The most read Bible verse in the town where I live comes, surprisingly, from the book of Lamentations.
People read this verse every single day. Once a year it is read by a large group of people. The exact verse is Lamentations 1:12:Is it nothing to you, all you who pass by?
This verse is a common inscription on cenotaphs. It does seem to be a fitting way to grab onlookers by the conscience, especially succeeding generations for whom the conflicts of WWI and WWII are ignored or forgotten.
The verse, however, is half quoted and taken out of context. It should read:Is it nothing to you, all you who pass by? Look and see if there is any sorrow like my sorrow, which was brought upon me, which the LORD inflicted on the day of his fierce anger.

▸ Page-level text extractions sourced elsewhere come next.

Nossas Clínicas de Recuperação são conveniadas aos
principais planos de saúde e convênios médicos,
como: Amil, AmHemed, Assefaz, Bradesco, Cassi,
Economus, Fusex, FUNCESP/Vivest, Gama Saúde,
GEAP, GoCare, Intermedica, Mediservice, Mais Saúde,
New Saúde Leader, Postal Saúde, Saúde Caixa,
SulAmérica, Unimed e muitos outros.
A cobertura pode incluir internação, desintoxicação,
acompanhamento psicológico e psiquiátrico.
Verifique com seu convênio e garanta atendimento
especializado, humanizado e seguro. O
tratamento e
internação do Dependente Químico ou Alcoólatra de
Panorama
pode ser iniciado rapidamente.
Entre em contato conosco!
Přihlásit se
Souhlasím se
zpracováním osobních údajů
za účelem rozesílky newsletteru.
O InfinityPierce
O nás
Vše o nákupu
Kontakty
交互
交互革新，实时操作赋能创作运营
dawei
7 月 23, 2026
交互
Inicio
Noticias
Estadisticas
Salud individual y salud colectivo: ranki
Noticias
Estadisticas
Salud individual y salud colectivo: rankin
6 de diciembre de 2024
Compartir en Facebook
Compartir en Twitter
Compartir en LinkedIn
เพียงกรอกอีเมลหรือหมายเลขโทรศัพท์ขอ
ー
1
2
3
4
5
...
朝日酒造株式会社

The voice personifies the lament of Jerusalem, Zion, the city of the Great King. The destruction of Jerusalem at the hands of Nebuchadnezzar's army was unlike any other siege. As Old Testament scholar Barry Webb says concerning Lamentations:It is a book about suffering, but not suffering in general. It is about deserved suffering, suffering for sin...The book of Lamentations, more than any other OT book, shows us God's wrath as a directly experienced reality.

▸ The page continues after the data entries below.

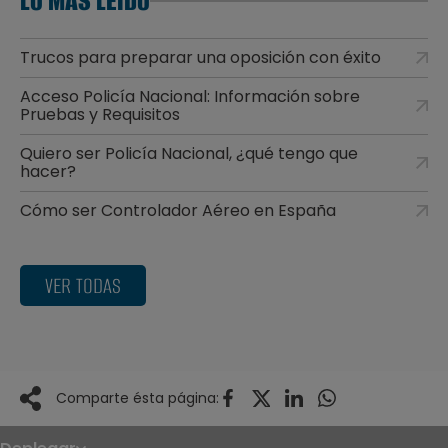
LO MÁS LEÍDO
Trucos para preparar una oposición con éxito
Acceso Policía Nacional: Información sobre
Pruebas y Requisitos
Quiero ser Policía Nacional, ¿qué tengo que
hacer?
Cómo ser Controlador Aéreo en España
VER TODAS
Comparte ésta página:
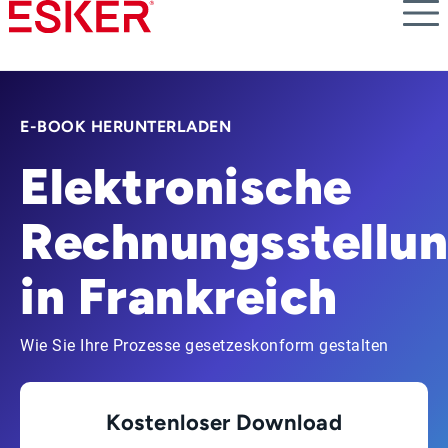
Skip
to
main
content
E-BOOK HERUNTERLADEN
Elektronische
Rechnungsstellu
in Frankreich
Wie Sie Ihre Prozesse gesetzeskonform gestalten
Kostenloser Download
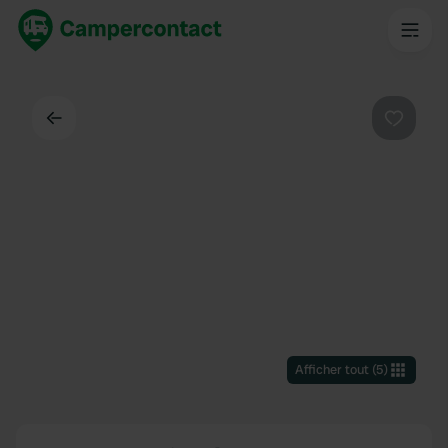
Dos
Préféré
Afficher tout
(
5
)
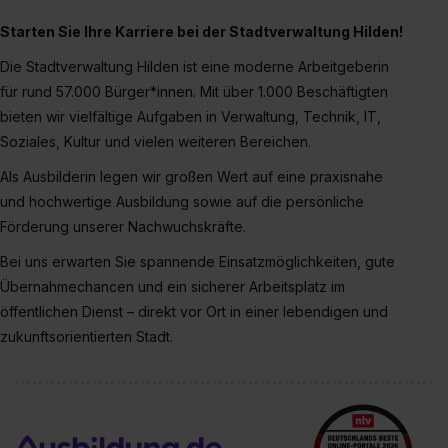
Starten Sie Ihre Karriere bei der Stadtverwaltung Hilden!
Die Stadtverwaltung Hilden ist eine moderne Arbeitgeberin
für rund 57.000 Bürger*innen. Mit über 1.000 Beschäftigten
bieten wir vielfältige Aufgaben in Verwaltung, Technik, IT,
Soziales, Kultur und vielen weiteren Bereichen.
Als Ausbilderin legen wir großen Wert auf eine praxisnahe
und hochwertige Ausbildung sowie auf die persönliche
Förderung unserer Nachwuchskräfte.
Bei uns erwarten Sie spannende Einsatzmöglichkeiten, gute
Übernahmechancen und ein sicherer Arbeitsplatz im
öffentlichen Dienst – direkt vor Ort in einer lebendigen und
zukunftsorientierten Stadt.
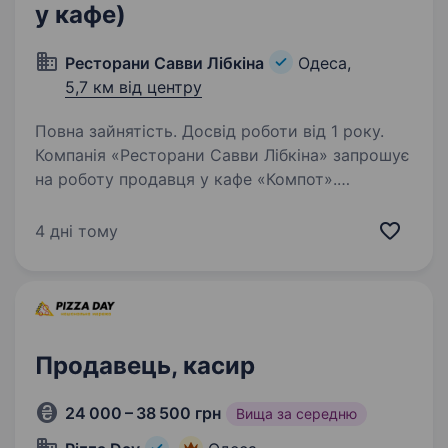
у кафе)
Ресторани Савви Лібкіна
Одеса,
5,7 км від центру
Повна зайнятість. Досвід роботи від 1 року.
Компанія «Ресторани Савви Лібкіна» запрошує
на роботу продавця у кафе «Компот».
Ми шукаємо уважну, комунікабельну та
відповідальну людину, яка готова приєднатися
4 дні тому
до нашої команди. Вакансія відкрита у кафе
«Компот»…
Продавець, касир
24 000 – 38 500 грн
Вища за середню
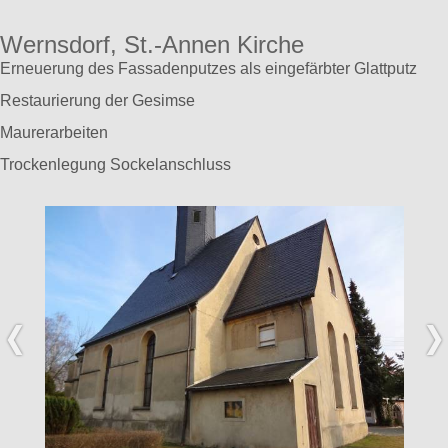
Wernsdorf, St.-Annen Kirche
Erneuerung des Fassadenputzes als eingefärbter Glattputz
Restaurierung der Gesimse
Maurerarbeiten
Trockenlegung Sockelanschluss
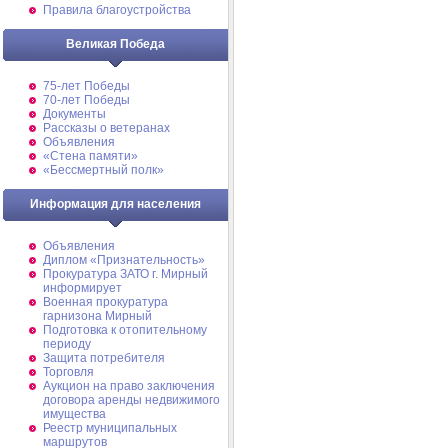
Правила благоустройства
Великая Победа
75-лет Победы
70-лет Победы
Документы
Рассказы о ветеранах
Объявления
«Стена памяти»
«Бессмертный полк»
Информация для населения
Объявления
Диплом «Признательность»
Прокуратура ЗАТО г. Мирный
информирует
Военная прокуратура
гарнизона Мирный
Подготовка к отопительному
периоду
Защита потребителя
Торговля
Аукцион на право заключения
договора аренды недвижимого
имущества
Реестр муниципальных
маршрутов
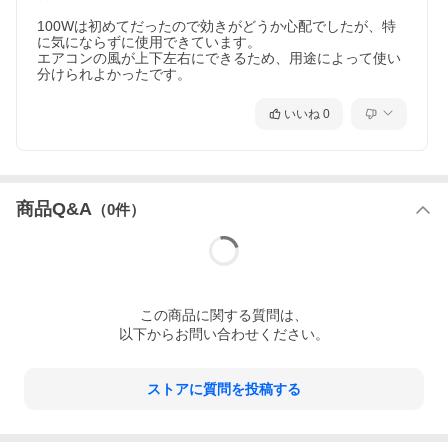
100Wは初めてだったので効きがどうか心配でしたが、特
に気にならずに使用できています。

エアコンの風が上下左右にできるため、用途によって使い
分けられよかったです。
いいね
0
商品Q&A
（
0
件）
この
商品
に関する質問は、
以下からお問い合わせください。
ストアに質問を投稿する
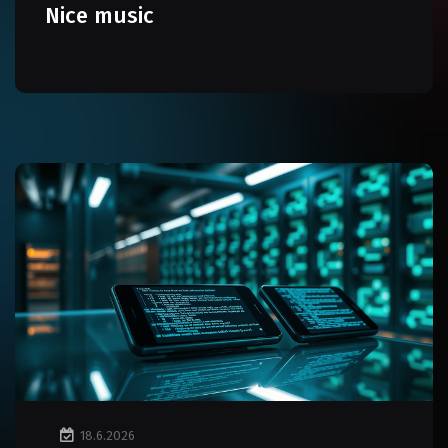
Nice music
18.6.2026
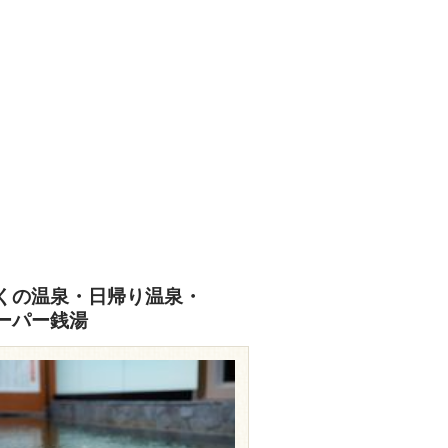
くの温泉・日帰り温泉・
ーパー銭湯
w.hotel-emion.jp/spa/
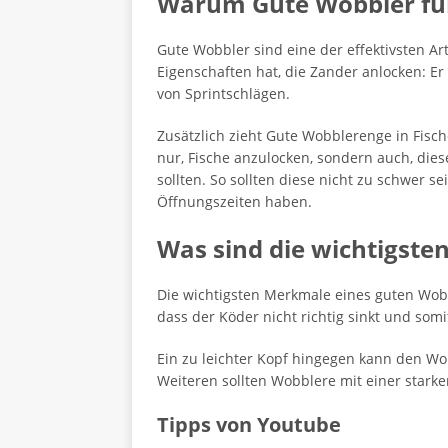
Warum Gute Wobbler fü
Gute Wobbler sind eine der effektivsten Ar
Eigenschaften hat, die Zander anlocken: Er
von Sprintschlägen.
Zusätzlich zieht Gute Wobblerenge in Fisc
nur, Fische anzulocken, sondern auch, dies
sollten. So sollten diese nicht zu schwer s
Öffnungszeiten haben.
Was sind die wichtigste
Die wichtigsten Merkmale eines guten Wobb
dass der Köder nicht richtig sinkt und somi
Ein zu leichter Kopf hingegen kann den Wo
Weiteren sollten Wobblere mit einer starke
Tipps von Youtube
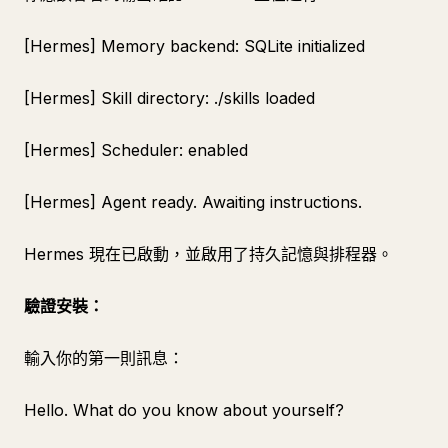
[Hermes] Memory backend: SQLite initialized
[Hermes] Skill directory: ./skills loaded
[Hermes] Scheduler: enabled
[Hermes] Agent ready. Awaiting instructions.
Hermes 現在已啟動，並啟用了持久記憶與排程器。
驗證安裝：
輸入你的第一則訊息：
Hello. What do you know about yourself?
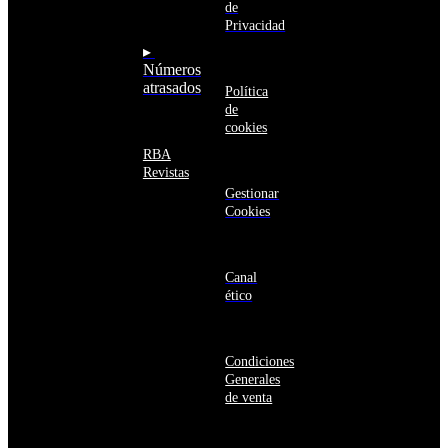
Armenia
de
seguro
Aruba
Privacidad
Australia
▸
Austria
Números
Azerbaiyán
atrasados
Política
Bahamas
de
Bangladés
cookies
Barbados
Baréin
RBA
Belice
Revistas
Benín
Gestionar
Bermudas
Cookies
Bielorrusia
Bolivia
Bosnia
y
Canal
Herzegovina
ético
Botsuana
Brasil
Brunéi
Condiciones
Bulgaria
Generales
Burkina
de venta
Faso
Burundi
Bután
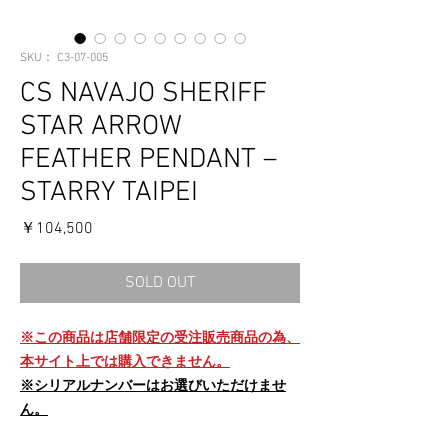
SKU： C3-07-005
CS NAVAJO SHERIFF
STAR ARROW
FEATHER PENDANT –
STARRY TAIPEI
価
￥104,500
格
SOLD OUT
※この商品は店舗限定の受注販売商品の為、
本サイト上では購入できません。
※シリアルナンバーはお選びいただけませ
ん。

Ask most Christians to list their favourite Bible books in order and Lamentations would appear at about the same place that the Welsh national football (soccer) team does in the FIFA world rankings...somewhere near the bottom. However, it is an important book to help us understand wrath and sin, righteousness and judgment, Law and Gospel.
The temple, the city, and the land had all been given as a gift to the people of God (all of these were types of the heavenly realities). They had been redeemed from Egypt and brought into the land. It was because God loved them that he chose them. He brought them out of Egypt to keep the oath that he swore to the patriarchs (Deut. 7:7-11; Exodus 6:2-8). As a nation at Sinai the people had bound themselves to obey the Law (Exodus 24:7-8). In that extraordinary chapter, Deuteronomy 28, spelling out the blessings for obedience and curses for disobedience God said:
If you are not careful to do all the words of this law that are written in this book, that you may fear this glorious and awesome name, the LORD your God, then the LORD will bring on you and your offspring extraordinary afflictions (58-59).

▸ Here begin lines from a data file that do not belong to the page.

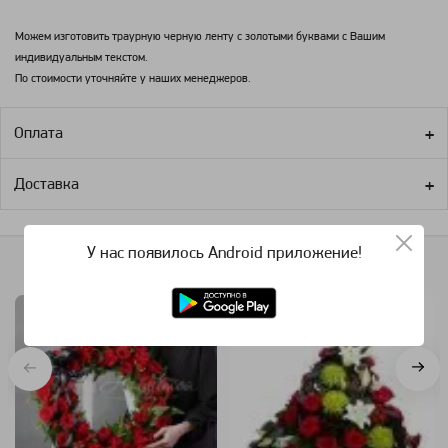
Можем изготовить траурную черную ленту с золотыми буквами с Вашим
индивидуальным текстом.
По стоимости уточняйте у наших менеджеров.
Оплата
Доставка
У нас появилось Android приложение!
Похожие категории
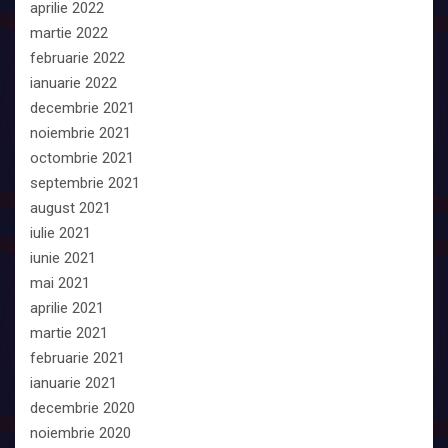
aprilie 2022
martie 2022
februarie 2022
ianuarie 2022
decembrie 2021
noiembrie 2021
octombrie 2021
septembrie 2021
august 2021
iulie 2021
iunie 2021
mai 2021
aprilie 2021
martie 2021
februarie 2021
ianuarie 2021
decembrie 2020
noiembrie 2020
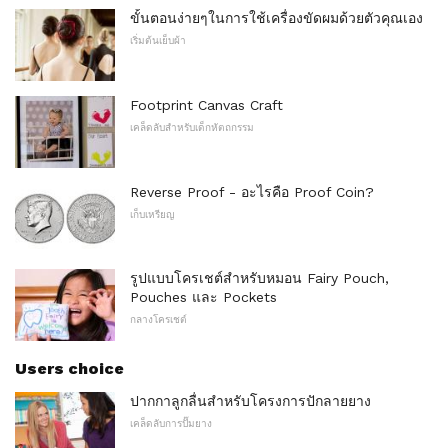
ขั้นตอนง่ายๆในการใช้เครื่องขัดผมด้วยตัวคุณเอง
เริ่มต้นเย็บผ้า
Footprint Canvas Craft
เคล็ดลับสำหรับเด็กหัตถกรรม
Reverse Proof - อะไรคือ Proof Coin?
เก็บเหรียญ
รูปแบบโครเชต์สำหรับหมอน Fairy Pouch,
Pouches และ Pockets
กลางโครเชต์
Users choice
ปากกาลูกลื่นสำหรับโครงการปักลายยาง
เคล็ดลับการปั๊มยาง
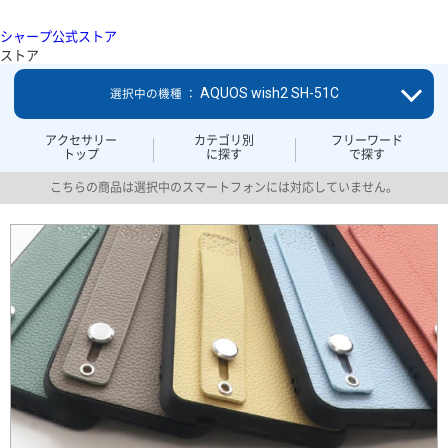
シャープ公式ストア
ストア
AQUOS wish2 SH-51C
選択中の機種 ：
アクセサリー
カテゴリ別
フリーワード
トップ
に探す
で探す
こちらの商品は選択中のスマートフォンには対応していません。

As long as the possession of the land, the city and the temple, depended on the obedience of the nation the threat of judgment hung over them. This was not an inheritance that could never perish, spoil or fade. In the anguish of the book this is acknowledged (1:5, 18; 2:17). They did get what they deserved, and what God had said would happen, however unbearable this was.
This is why the book ends on a precarious and bleak note (5:20-22). There is no final resolution at the end. How can there be as long as it depends on the obedience of the people?But there will be another Israel, a covenant keeper, an obedient Son. He will fulfill all righteousness, his obedience will guarantee and secure the inheritance. And he will endure the wrath of God as if he himself were a covenant breaker. All the curses will fall on him. The resolution to Lamentations will be found at the cross (Galatians 3:10-14).This truth is expressed in questions 37 and 39 of the Heidelberg Catechism:37. What do you understand by the word “suffered?” That all the time He lived on earth, but especially at the end of His life, He bore, in body and soul, the wrath of God against the sin of the whole human race; in order that by His suffering, as the only atoning sacrifice, He might redeem our body and soul from everlasting damnation, and obtain for us the grace of God, righteousness, and eternal life.
39. Is there anything more in His having been “crucified” than if He had suffered some other death?
Yes, for thereby I am assured that He took upon Himself the curse which lay upon me, because the death of the cross was accursed of God.